Celebrating national ice cream day with one of my favorite seasonal combos: strawberry rhubarb.

I’m a HUGE fan of this magical combo and so excited to finally bring you this recipe after multiple tries to make it as simple as possible with the perfect creamy consistency. As always it’s dairy-free, vegan, naturally gluten-free, and free from refined sugar. It’s sweetened with dates–one of my favorite wholesome ingredients to use in recipes, especially ice cream–since it helps achieve a creamy texture when frozen. As a general rule, it’s best to avoid liquid sweeteners in ice cream since they tend to make your frozen treats icier rather than creamy.

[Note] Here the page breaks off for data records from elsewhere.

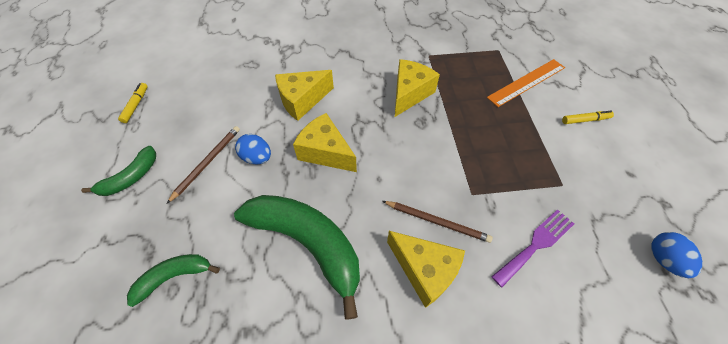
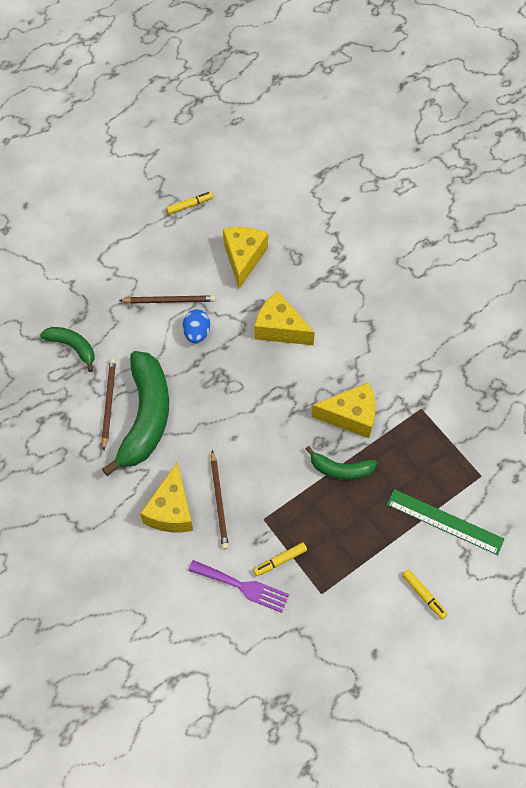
camera: 60 degrees right, 5 degrees up
green banana [81,146,156,196] -> green banana moved to [306,446,377,480]
yellow cheese [293,113,357,172] -> yellow cheese moved to [223,227,268,289]
orange ruler [487,59,565,107] -> green ruler [387,489,504,555]
blue egg [651,232,702,278] -> none
none -> brown pencil [102,359,116,450]
none -> yellow marker [253,542,307,576]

Soaked cashews and coconut milk are the other important players in making this ice cream ultra rich and delicious. Stay away from light coconut milk and go for full-fat for best results. No need to worry about the extra calories, cause as I always say the quality of your calories is a lot more important than the quantity. Read the ingredients and make sure the coconut milk brand you use only contains coconut and water.

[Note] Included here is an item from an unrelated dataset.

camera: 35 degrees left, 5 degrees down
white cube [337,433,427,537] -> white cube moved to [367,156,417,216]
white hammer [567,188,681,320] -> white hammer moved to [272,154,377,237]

Don’t let summer go by without trying this delicious treat! If you want to try more vegan and nutritious ice cream recipes that taste as good as–if not better than–their traditional counterparts, be sure to check out my Pistachio Rose Cardamom Ice cream, Persian Saffron Ice cream, and Matcha Chocolate Chip.

Would you like to try it? Leave a comment below or tag me @nutriholist #nutriholist on your creations on Instagram and Facebook if you do. XO

Strawberry Rhubarb Ice Cream

Serves 4-6

Ingredients

  • 1/2 cup cashews, soaked for 2+ hours
  • 2 cups strawberries, sliced
  • 2 cups rhubarb, chopped
  • 1/2 cup dates, pitted
  • 1 and 1/2 cups coconut milk
  • 1 teaspoon vanilla extract

Directions

  1. Rinse and drain the cashews and throw them in a blender along with the rest of ingredients. Blend until smooth
  2. Pour into a 5″x 7″ freezer-safe pan, cover, and freeze overnight until it’s fully frozen
  3. When ready to serve, let the ice cream thaw for about 20 minutes, top with more strawberries if desired, scoop into a bowl or waffle cone, and enjoy!

NOTE: For ultimate creamy results or if serving right away, break the ice cream into chunks after taking it out of the freezer, throw into a high-power blender and blend to get a creamy mix.